How to Create Mealtime Routines for Children

Creating Mealtime Routines

By: Dr. Beth
Date: March 21, 2022

Humans are creatures of habit, and a great way to help your child make progress with their feeding goals is to establish mealtime routines. This is one of the first things I teach families when we start working together in feeding therapy. There are several steps in this routine, and I will outline them here for you.

The first step in the mealtime routine is to wash your hands. When I teach cooking classes to older kids, we always learn that in order to prepare food, especially food that other people will eat, we need to wash our hands. Good old-fashioned soap and water is the best way, because this incorporates some sensory fun into the routine! However, hand sanitizer is a fine second option.

Next, we have to prepare our space for eating. This includes getting out all of our supplies- cups, plates, utensils, and napkins. This can be a great way to work on language development for younger children- can they identify the different items by name and/or function? Can they follow directions about where to place the items, or who to pass them to?

After we set our places, now we get to eat!
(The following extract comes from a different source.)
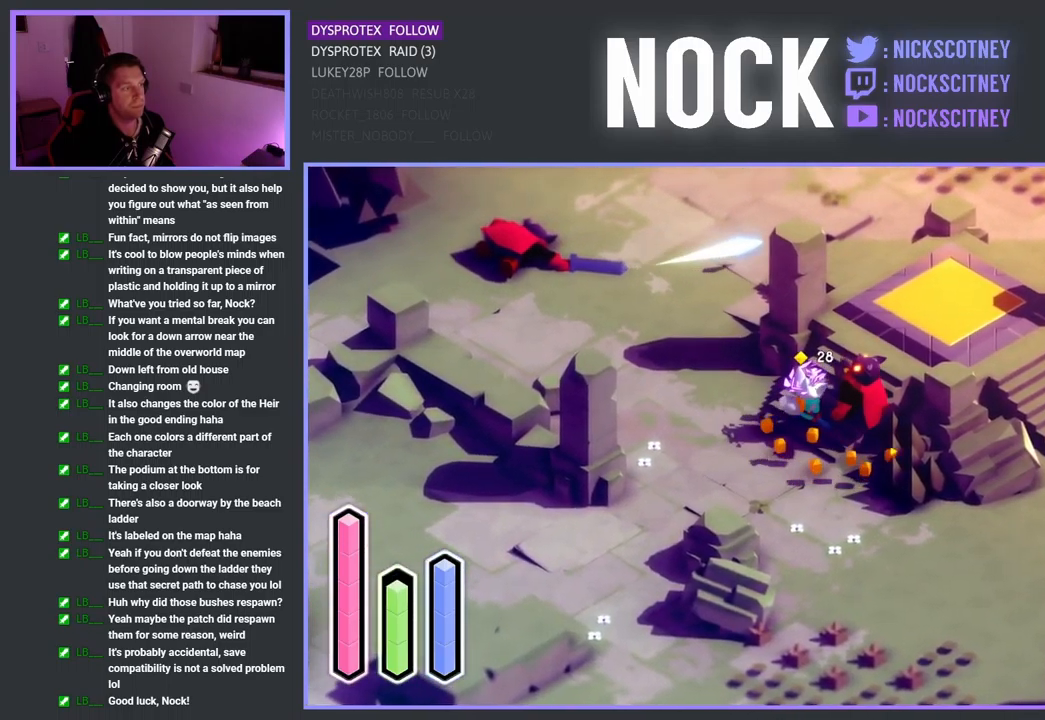
{"buttons": [], "left_stick": "up-right", "right_stick": "center", "events": []}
My sessions usually target learning about new foods “family style”, so everybody will take a little bit of the foods we have to offer (including parents, siblings, and me!) Sometimes we will work on one or two foods at a time, other times children can tolerate more variety on their plate. I am aiming for 10 foods in a session, but sometimes we have to start with only a few and work our way up. I always incorporate rich language concepts into this part as well. We talk about the colors, shapes, sizes, and textures of the foods.

After all foods have been presented, passed around, and eaten, now the fun part- CLEANING UP! Children learn very early on that when foods go into the trash, they stay there and don’t return again. Kids are always so eager to help clean up! You can use an “all done” bowl, garbage can, or plastic grocery bag brought to the high chair or table. Initially, I just have kids pick up and throw away the foods on their tray or plate. However, we quickly advance to interacting with the foods in some way before putting them in the trash- we can break or smush with our hands, put into our mouth and “sneeze” into the trash, or bite them and then shoot rockets into the trash. Be creative and show excitement!

By incorporating these strategies into mealtimes, or a daily “snack routine”, you will see how quickly your child starts to accept new foods into their repertoire. Working with a skilled therapist can show you exactly how to establish a mealtime routine within the context of your own home. Feeding therapy is meant to be fun and engaging and these steps will help you to create a routine for your child.